The Johnson family's appearance on "Shark Tank" proved a huge success for Tailgate N Go; it "opened tons of doors for us and just helped us get it out there," co-founder Taylor Johnson told Colorado Mesa University publication The Criterion after the show aired. And the impact showed in the figures, with Tailgate N Go going from $137,000 in sales before "Shark Tank," to $400,000 within three months of the episode airing.

The partnership with guest Shark and investor Matt Higgins proved especially fruitful. Tailgate N Go received a further boost thanks to Higgins using his relationship with the Miami Dolphins, and his sports investment credentials, to help secure a licensing deal with every NFL team across the country; sales were "doing great," said Higgins (via Instagram). 

The NFL deal meant that the Johnsons could use team logos and colors on products, and sell Tailgate N Go items via the NFL shop, as well as on their own website. Higgins described the opportunity as a "game-changer" for the company (via YouTube).

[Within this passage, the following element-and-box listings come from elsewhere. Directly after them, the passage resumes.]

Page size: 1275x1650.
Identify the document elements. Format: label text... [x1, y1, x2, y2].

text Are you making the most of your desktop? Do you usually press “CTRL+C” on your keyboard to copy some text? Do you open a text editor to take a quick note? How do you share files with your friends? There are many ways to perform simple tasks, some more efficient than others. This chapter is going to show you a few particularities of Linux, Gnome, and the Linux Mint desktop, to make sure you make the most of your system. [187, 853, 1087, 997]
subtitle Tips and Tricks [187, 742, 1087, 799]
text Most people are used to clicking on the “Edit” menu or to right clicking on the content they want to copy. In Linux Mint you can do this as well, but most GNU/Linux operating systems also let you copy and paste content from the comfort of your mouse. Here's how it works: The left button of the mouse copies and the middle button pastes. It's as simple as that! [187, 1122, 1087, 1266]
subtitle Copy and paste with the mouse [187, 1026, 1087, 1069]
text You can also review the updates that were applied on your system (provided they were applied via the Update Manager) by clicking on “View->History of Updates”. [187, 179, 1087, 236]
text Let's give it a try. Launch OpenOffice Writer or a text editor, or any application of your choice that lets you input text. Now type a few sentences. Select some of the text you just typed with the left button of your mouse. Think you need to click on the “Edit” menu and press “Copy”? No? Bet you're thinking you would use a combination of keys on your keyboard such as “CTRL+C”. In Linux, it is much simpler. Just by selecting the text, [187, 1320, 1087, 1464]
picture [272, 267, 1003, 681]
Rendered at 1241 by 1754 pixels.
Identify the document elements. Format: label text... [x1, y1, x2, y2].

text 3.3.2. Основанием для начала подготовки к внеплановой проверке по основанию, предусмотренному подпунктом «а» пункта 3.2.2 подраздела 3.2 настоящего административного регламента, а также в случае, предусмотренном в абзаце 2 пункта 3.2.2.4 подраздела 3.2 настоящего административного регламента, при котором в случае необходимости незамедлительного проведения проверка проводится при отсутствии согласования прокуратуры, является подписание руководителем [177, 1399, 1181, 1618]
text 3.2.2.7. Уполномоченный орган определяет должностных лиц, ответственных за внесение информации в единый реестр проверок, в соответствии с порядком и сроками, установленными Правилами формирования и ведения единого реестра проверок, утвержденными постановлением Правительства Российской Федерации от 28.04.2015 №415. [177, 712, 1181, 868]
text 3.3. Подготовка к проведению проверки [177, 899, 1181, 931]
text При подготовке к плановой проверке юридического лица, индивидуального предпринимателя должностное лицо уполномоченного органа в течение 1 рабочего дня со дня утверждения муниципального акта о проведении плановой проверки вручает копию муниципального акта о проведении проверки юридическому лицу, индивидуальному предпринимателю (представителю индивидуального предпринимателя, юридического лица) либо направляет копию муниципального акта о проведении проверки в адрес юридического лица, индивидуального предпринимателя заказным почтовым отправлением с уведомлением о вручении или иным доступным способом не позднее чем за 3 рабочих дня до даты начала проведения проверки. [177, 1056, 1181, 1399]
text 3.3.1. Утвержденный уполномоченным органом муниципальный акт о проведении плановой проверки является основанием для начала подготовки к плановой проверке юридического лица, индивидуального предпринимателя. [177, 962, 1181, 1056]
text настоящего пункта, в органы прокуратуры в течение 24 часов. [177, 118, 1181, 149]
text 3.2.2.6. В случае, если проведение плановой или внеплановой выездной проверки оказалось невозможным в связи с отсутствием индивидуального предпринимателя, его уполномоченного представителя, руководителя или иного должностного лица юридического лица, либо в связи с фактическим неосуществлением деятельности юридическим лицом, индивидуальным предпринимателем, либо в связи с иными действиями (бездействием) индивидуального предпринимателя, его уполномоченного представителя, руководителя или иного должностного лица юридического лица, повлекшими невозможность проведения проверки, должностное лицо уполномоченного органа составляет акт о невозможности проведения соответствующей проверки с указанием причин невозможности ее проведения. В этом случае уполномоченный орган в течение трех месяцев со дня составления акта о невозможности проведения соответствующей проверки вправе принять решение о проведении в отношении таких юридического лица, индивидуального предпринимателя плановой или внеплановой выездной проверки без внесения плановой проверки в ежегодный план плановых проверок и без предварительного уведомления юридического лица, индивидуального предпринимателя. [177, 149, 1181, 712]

Is Tailgate N Go still in business?

Despite setbacks, including being unable to attend trade shows during the pandemic, delays in shipping due to some supply issues, and the cost of aluminum, the material used to make the box, rising by a whopping 116%, Tailgate N Go is still going strong. The Johnson family makes regular appearances to promote and sell the outdoor kitchen kit at expos and rally events around the country.

As of November 2022, the company was selling around 500 to 1,000 units a year, with Taylor Johnson telling Denver Life Magazine that the best-selling attachments for the Tailgate N Go system were the sink, and the Blackstone griddle.

In terms of its social media presence, Tailgate N Go's Instagram and Twitter accounts are no longer active, but the company regularly posts updates about products and events via Facebook. The outdoor kitchen is still made in the USA, and still family-owned by the Johnsons, who continue to operate it from their home of Colorado.

What's next for Tailgate N Go?

Guest Shark Matt Higgins revealed that the NFL deal was only the beginning for Tailgate N Go, with future plans involving other sports leagues, as well as major retailers. "We are going to be everywhere," he said in a CNBC interview (via YouTube.)

The company has continued to expand its offering, with the regular Tailgate N Go box retailing at $1895, available in a range of customizable color options, and NFL and NCAA editions retailing at $1995 on the company's website, with plenty of opportunities for these ranges to increase as the company grows. Tailgate N Go co-founder Kobe Johnson, who was the first deaf entrepreneur to appear on "Shark Tank," said he would also love to reduce the price of the product in the future so that it could potentially be more accessible to a wider audience.

Sales still seem to be going strong for the company, and as the company continues to travel the country to promote its product, the future looks bright.